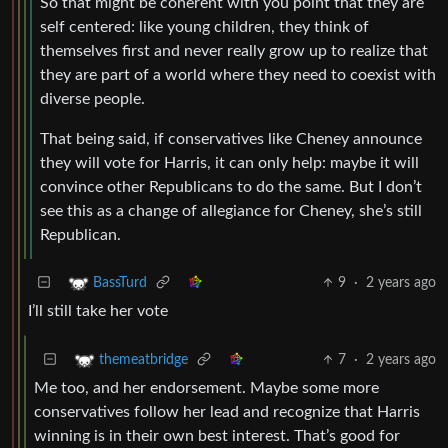
So that might be coherent with you point that they are
self centered: like young children, they think of
themselves first and never really grow up to realize that
they are part of a world where they need to coexist with
diverse people.
That being said, if conservatives like Cheney announce
they will vote for Harris, it can only help: maybe it will
convince other Republicans to do the same. But I don’t
see this as a change of allegiance for Cheney, she’s still
Republican.
9
·
2 years ago
BassTurd
I’ll still take her vote
7
·
2 years ago
themeatbridge
Me too, and her endorsement. Maybe some more
conservatives follow her lead and recognize that Harris
winning is in their own best interest. That’s good for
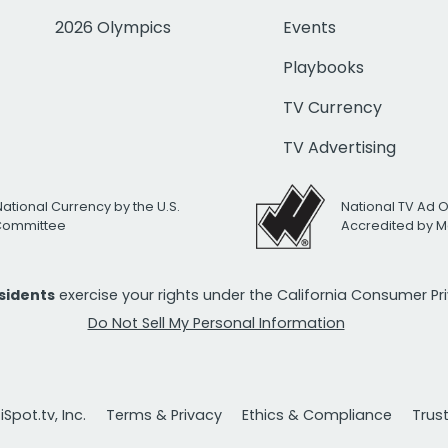
2026 Olympics
Events
Playbooks
TV Currency
TV Advertising
National Currency by the U.S.
National TV Ad 
 Committee
Accredited by M
esidents
exercise your rights under the California Consumer P
Do Not Sell My Personal Information
Spot.tv, Inc.
Terms & Privacy
Ethics & Compliance
Trus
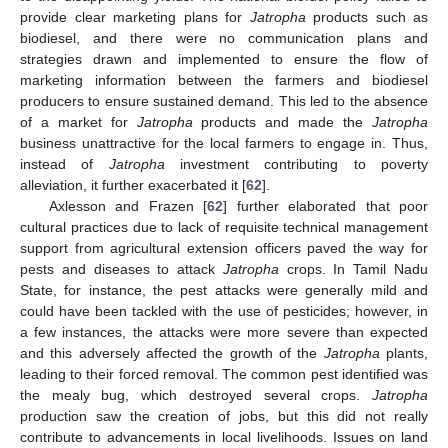
provide clear marketing plans for
Jatropha
products such as
biodiesel, and there were no communication plans and
strategies drawn and implemented to ensure the flow of
marketing information between the farmers and biodiesel
producers to ensure sustained demand. This led to the absence
of a market for
Jatropha
products and made the
Jatropha
business unattractive for the local farmers to engage in. Thus,
instead of
Jatropha
investment contributing to poverty
alleviation, it further exacerbated it [
62
].
Axlesson and Frazen [
62
] further elaborated that poor
cultural practices due to lack of requisite technical management
support from agricultural extension officers paved the way for
pests and diseases to attack
Jatropha
crops. In Tamil Nadu
State, for instance, the pest attacks were generally mild and
could have been tackled with the use of pesticides; however, in
a few instances, the attacks were more severe than expected
and this adversely affected the growth of the
Jatropha
plants,
leading to their forced removal. The common pest identified was
the mealy bug, which destroyed several crops.
Jatropha
production saw the creation of jobs, but this did not really
contribute to advancements in local livelihoods. Issues on land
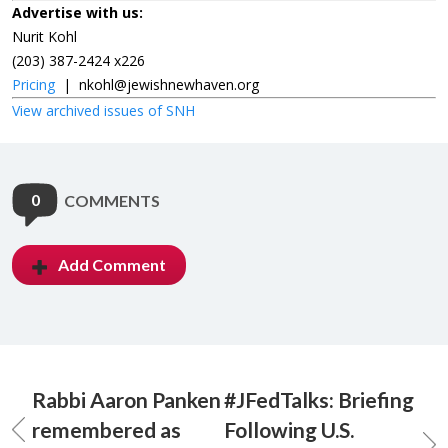
Advertise with us:
Nurit Kohl
(203) 387-2424 x226
Pricing
|
nkohl@jewishnewhaven.org
View archived issues of SNH
0
COMMENTS
Add Comment
Rabbi Aaron Panken
#JFedTalks: Briefing
remembered as
Following U.S.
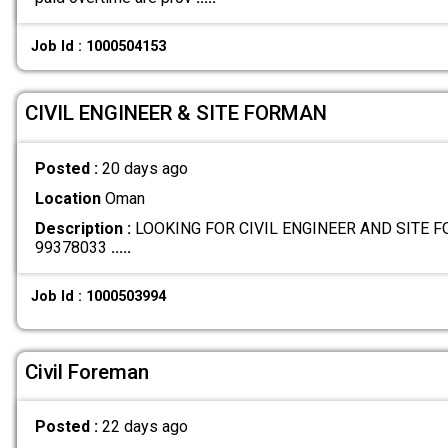
Job Id : 1000504153
CIVIL ENGINEER & SITE FORMAN
Posted :
20 days ago
Location
Oman
Description :
LOOKING FOR CIVIL ENGINEER AND SITE 
99378033
.....
Job Id : 1000503994
Civil Foreman
Posted :
22 days ago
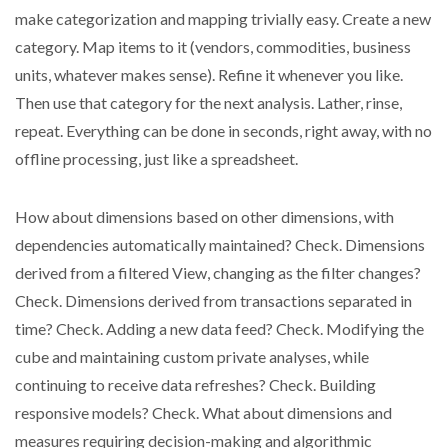
make categorization and mapping trivially easy. Create a new
category. Map items to it (vendors, commodities, business
units, whatever makes sense). Refine it whenever you like.
Then use that category for the next analysis. Lather, rinse,
repeat. Everything can be done in seconds, right away, with no
offline processing, just like a spreadsheet.
How about dimensions based on other dimensions, with
dependencies automatically maintained? Check. Dimensions
derived from a filtered View, changing as the filter changes?
Check. Dimensions derived from transactions separated in
time? Check. Adding a new data feed? Check. Modifying the
cube and maintaining custom private analyses, while
continuing to receive data refreshes? Check. Building
responsive models? Check. What about dimensions and
measures requiring decision-making and algorithmic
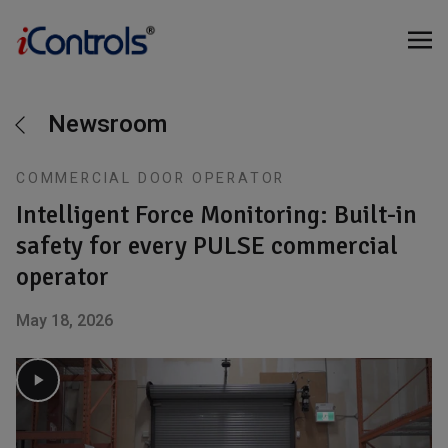
Newsroom
COMMERCIAL DOOR OPERATOR
Intelligent Force Monitoring: Built-in
safety for every PULSE commercial
operator
May 18, 2026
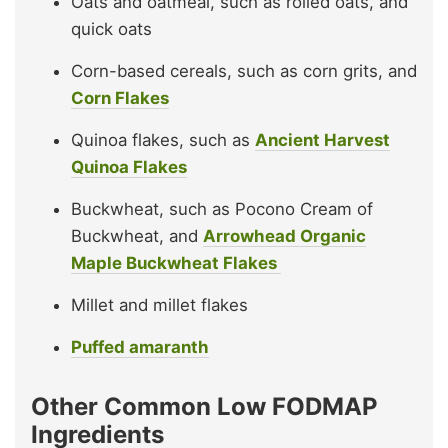
Oats and oatmeal, such as rolled oats, and
quick oats
Corn-based cereals, such as corn grits, and
Corn Flakes
Quinoa flakes, such as
Ancient Harvest
Quinoa Flakes
Buckwheat, such as Pocono Cream of
Buckwheat, and
Arrowhead Organic
Maple Buckwheat Flakes
Millet and millet flakes
Puffed amaranth
Other Common Low FODMAP
Ingredients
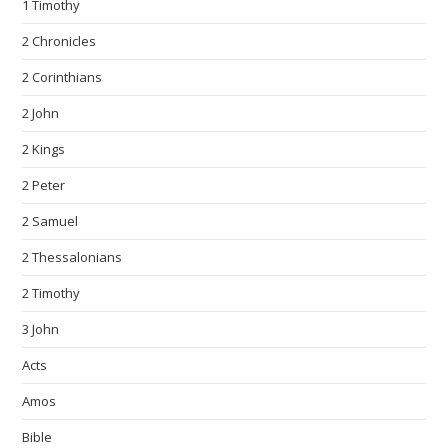
1 Timothy
2 Chronicles
2 Corinthians
2 John
2 Kings
2 Peter
2 Samuel
2 Thessalonians
2 Timothy
3 John
Acts
Amos
Bible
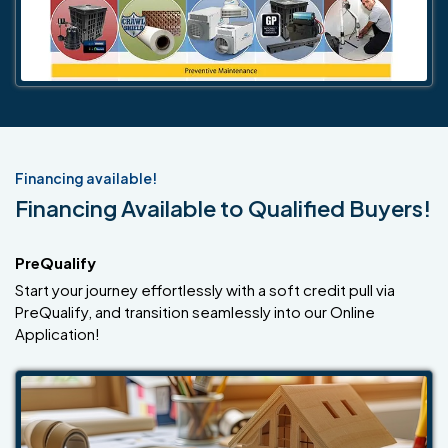
Financing available!
Financing Available to Qualified Buyers!
PreQualify
Start your journey effortlessly with a soft credit pull via
PreQualify, and transition seamlessly into our Online
Application!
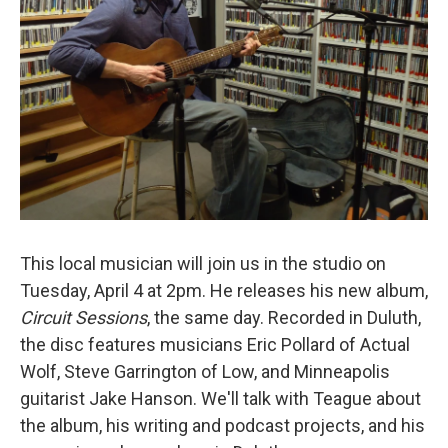
This local musician will join us in the studio on
Tuesday, April 4 at 2pm. He releases his new album,
Circuit Sessions
, the same day. Recorded in Duluth,
the disc features musicians Eric Pollard of Actual
Wolf, Steve Garrington of Low, and Minneapolis
guitarist Jake Hanson. We'll talk with Teague about
the album, his writing and podcast projects, and his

################

## WHAT YOU HAVE TO DO
Transcribe the data completely. No pictures should appear in the transcription.

## OUTPUT BELOW
So that might be coherent with you point that they are
self centered: like young children, they think of
themselves first and never really grow up to realize that
they are part of a world where they need to coexist with
diverse people.
That being said, if conservatives like Cheney announce
they will vote for Harris, it can only help: maybe it will
convince other Republicans to do the same. But I don’t
see this as a change of allegiance for Cheney, she’s still
Republican.
9
·
2 years ago
BassTurd
I’ll still take her vote
7
·
2 years ago
themeatbridge
Me too, and her endorsement. Maybe some more
conservatives follow her lead and recognize that Harris
winning is in their own best interest. That’s good for
2026 Olympics
Events
Playbooks
TV Currency
TV Advertising
National Currency by the U.S.
National TV Ad 
 Committee
Accredited by M
esidents
exercise your rights under the California Consumer P
Do Not Sell My Personal Information
Spot.tv, Inc.
Terms & Privacy
Ethics & Compliance
Trus
provide clear marketing plans for
Jatropha
products such as
biodiesel, and there were no communication plans and
strategies drawn and implemented to ensure the flow of
marketing information between the farmers and biodiesel
producers to ensure sustained demand. This led to the absence
of a market for
Jatropha
products and made the
Jatropha
business unattractive for the local farmers to engage in. Thus,
instead of
Jatropha
investment contributing to poverty
alleviation, it further exacerbated it [
62
].
Axlesson and Frazen [
62
] further elaborated that poor
cultural practices due to lack of requisite technical management
support from agricultural extension officers paved the way for
pests and diseases to attack
Jatropha
crops. In Tamil Nadu
State, for instance, the pest attacks were generally mild and
could have been tackled with the use of pesticides; however, in
a few instances, the attacks were more severe than expected
and this adversely affected the growth of the
Jatropha
plants,
leading to their forced removal. The common pest identified was
the mealy bug, which destroyed several crops.
Jatropha
production saw the creation of jobs, but this did not really
contribute to advancements in local livelihoods. Issues on land
Advertise with us:
Nurit Kohl
(203) 387-2424 x226
Pricing
|
nkohl@jewishnewhaven.org
View archived issues of SNH
0
COMMENTS
Add Comment
Rabbi Aaron Panken
#JFedTalks: Briefing
remembered as
Following U.S.
Job Id : 1000504153
CIVIL ENGINEER & SITE FORMAN
Posted :
20 days ago
Location
Oman
Description :
LOOKING FOR CIVIL ENGINEER AND SITE 
99378033
.....
Job Id : 1000503994
Civil Foreman
Posted :
22 days ago
make categorization and mapping trivially easy. Create a new
category. Map items to it (vendors, commodities, business
units, whatever makes sense). Refine it whenever you like.
Then use that category for the next analysis. Lather, rinse,
repeat. Everything can be done in seconds, right away, with no
offline processing, just like a spreadsheet.
How about dimensions based on other dimensions, with
dependencies automatically maintained? Check. Dimensions
derived from a filtered View, changing as the filter changes?
Check. Dimensions derived from transactions separated in
time? Check. Adding a new data feed? Check. Modifying the
cube and maintaining custom private analyses, while
continuing to receive data refreshes? Check. Building
responsive models? Check. What about dimensions and
measures requiring decision-making and algorithmic
Newsroom
COMMERCIAL DOOR OPERATOR
Intelligent Force Monitoring: Built-in
safety for every PULSE commercial
operator
May 18, 2026
Oats and oatmeal, such as rolled oats, and
quick oats
Corn-based cereals, such as corn grits, and
Corn Flakes
Quinoa flakes, such as
Ancient Harvest
Quinoa Flakes
Buckwheat, such as Pocono Cream of
Buckwheat, and
Arrowhead Organic
Maple Buckwheat Flakes
Millet and millet flakes
Puffed amaranth
Other Common Low FODMAP
Ingredients
1 Timothy
2 Chronicles
2 Corinthians
2 John
2 Kings
2 Peter
2 Samuel
2 Thessalonians
2 Timothy
3 John
Acts
Amos
Bible
Financing available!
Financing Available to Qualified Buyers!
PreQualify
Start your journey effortlessly with a soft credit pull via
PreQualify, and transition seamlessly into our Online
Application!
This local musician will join us in the studio on
Tuesday, April 4 at 2pm. He releases his new album,
Circuit Sessions
, the same day. Recorded in Duluth,
the disc features musicians Eric Pollard of Actual
Wolf, Steve Garrington of Low, and Minneapolis
guitarist Jake Hanson. We'll talk with Teague about
the album, his writing and podcast projects, and his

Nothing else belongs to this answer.